II Triomphe et échec de l’Etat-nation
Les peuples des Balkans sortent meurtris de cette « guerre de sept ans », les économies sont
ruinées et les oppositions communautaires se sont mues en véritable affirmation des identités
nationales devenue agressive. L’Etat-nation reste le modèle, mais la réalité est tout autre, car ce
concept de greffe sur des oppositions inter ethniques aggravées par des tensions sociales ou
religieuses. Les nouveaux Etats-nation restent donc fragiles, oscillant constamment entre
dictature et éclatement.
1) Les gagnants et les perdants du Traité de Versailles
Le découpage des territoires ne s’effectue pas sans tenir compte des peuples (appel à des
experts), mais seulement des « bons » : Serbes, Roumains, Grecs. Le problème est qu’ils se
disputent pour des mêmes territoires : ex du Banat pour les Roumains et les Serbes. Il s’agit en
réalité d’un compromis entre les nationalismes vainqueurs et les intérêts politico-économiques
des Puissances. Le besoin de concrétiser ces projets se fait d’autant plus que pressant que
l’empire austro-hongrois est démembré. Des pays tentent d’appliquer le principe de l’Etat-nation
à l’instar de la Serbie, du Monténégro et de la Bosnie qui se regroupent pour former de fait un
Etat yougoslave. Cependant, les revendications territoriales faites par le chef du parti radical
serbe, Pasic le fait inévitablement entrer en conflit avec tous ses voisins ; les négociations sont
donc difficiles. D’autre part, la Roumanie parvient à annexer la Bucovine autrichienne et la
Bessarabie bolchévique ; si la France, la GB, le Japon et l’Italie l’accepte, il n’en est pas de même
pour les Etats-Unis qui se prononcent contre un démembrement de la Russie sans son
consentement. La région est, une fois de plus, le révélateur du jeu des puissances. Quant à la
Bulgarie, elle subit la volonté des vainqueurs : privée de la mer Egée, elle doit également payer
de lourdes indemnités, un traitement qui nourrit évidemment un irrédentisme agressif. Les
Alliés sont bel et bien parvenus à assurer leur domination dans toute l’Europe, comme le montre
le traité de Lausanne de 1923 : il règle la question des Détroits en permettant la libre circulation
des navires marchands, le passage des navires de guerre en temps de paix et la démilitarisation
du Bosphore et des Dardanelles. Ce point stratégique est désormais passé sous domination
européenne.
2) Des démocraties naissantes qui se transforment rapidement en dictatures
L’ambiguïté fondamentale du règlement de la paix de 1919-20 est qu’il résultait de la volonté (et
des intérêts) des quatre vainqueurs, plus que de celle des peuples à disposer d’eux-mêmes.

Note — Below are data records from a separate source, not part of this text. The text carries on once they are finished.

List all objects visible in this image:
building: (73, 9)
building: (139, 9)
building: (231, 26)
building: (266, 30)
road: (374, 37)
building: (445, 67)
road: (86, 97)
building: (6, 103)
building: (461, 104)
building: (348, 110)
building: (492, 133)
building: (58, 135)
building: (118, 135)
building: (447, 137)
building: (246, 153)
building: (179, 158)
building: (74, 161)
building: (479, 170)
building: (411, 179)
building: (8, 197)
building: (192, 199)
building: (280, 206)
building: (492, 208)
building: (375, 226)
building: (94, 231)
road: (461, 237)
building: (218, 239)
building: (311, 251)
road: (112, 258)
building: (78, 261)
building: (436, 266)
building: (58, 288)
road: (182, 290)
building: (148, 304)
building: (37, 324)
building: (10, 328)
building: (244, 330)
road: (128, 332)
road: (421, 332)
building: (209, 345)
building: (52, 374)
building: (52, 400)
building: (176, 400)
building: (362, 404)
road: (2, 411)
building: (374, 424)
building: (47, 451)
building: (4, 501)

Chaque pays joue une carte différente suivant son intérêt : la GB la Grèce, base essentielle en
Méditerranée et gardienne des Détroits ; l’Italie s’oppose à la Yougoslavie et à la Grèce car elle
est en rivalité avec elles pour le contrôle de l’Adriatique ; la France protège la Yougoslavie et la
Roumanie latine, elle se veut la garante du nouvel ordre balkanique. D’ailleurs, elle propose le
renforcement de sa politique balkanique en signant une alliance militaire avec ces deux pays
dans le cadre de la « Petite Entente » proposée par le Tchèque Benes. L’Italie mussolinienne
développe une politique agressive pour dominer l’Adriatique en encourageant les irrédentismes
hongrois, bulgare et le terrorisme croate. LA crise économique pousse les petits Etats à se
rapprocher, d’autant qu’ils ne peuvent compter sur la solidarité des grandes puissances (ex :
assassinat du roi Alexandre sans commandité par l’Italie, mais pas de réaction de la France qui
ne veut pas pousser le pays vers l’Allemagne du IIIe Reich). Une conférence limite la coopération
française au politique en annulant celle militaire. D’autre part, l’influence d’Hitler se fait de plus
en plus présente : Carol II renvoie son ministre des Affaires étrangères partisan d’une alliance
française et de la SDN, sans doute par la volonté du Führer. L’idée d’une sécurité collective
devient donc illusoire et les Etats balkaniques, bien loin de se diriger eux-mêmes sont en fait un
pion dans le jeu des Puissances pour exercer leur influence.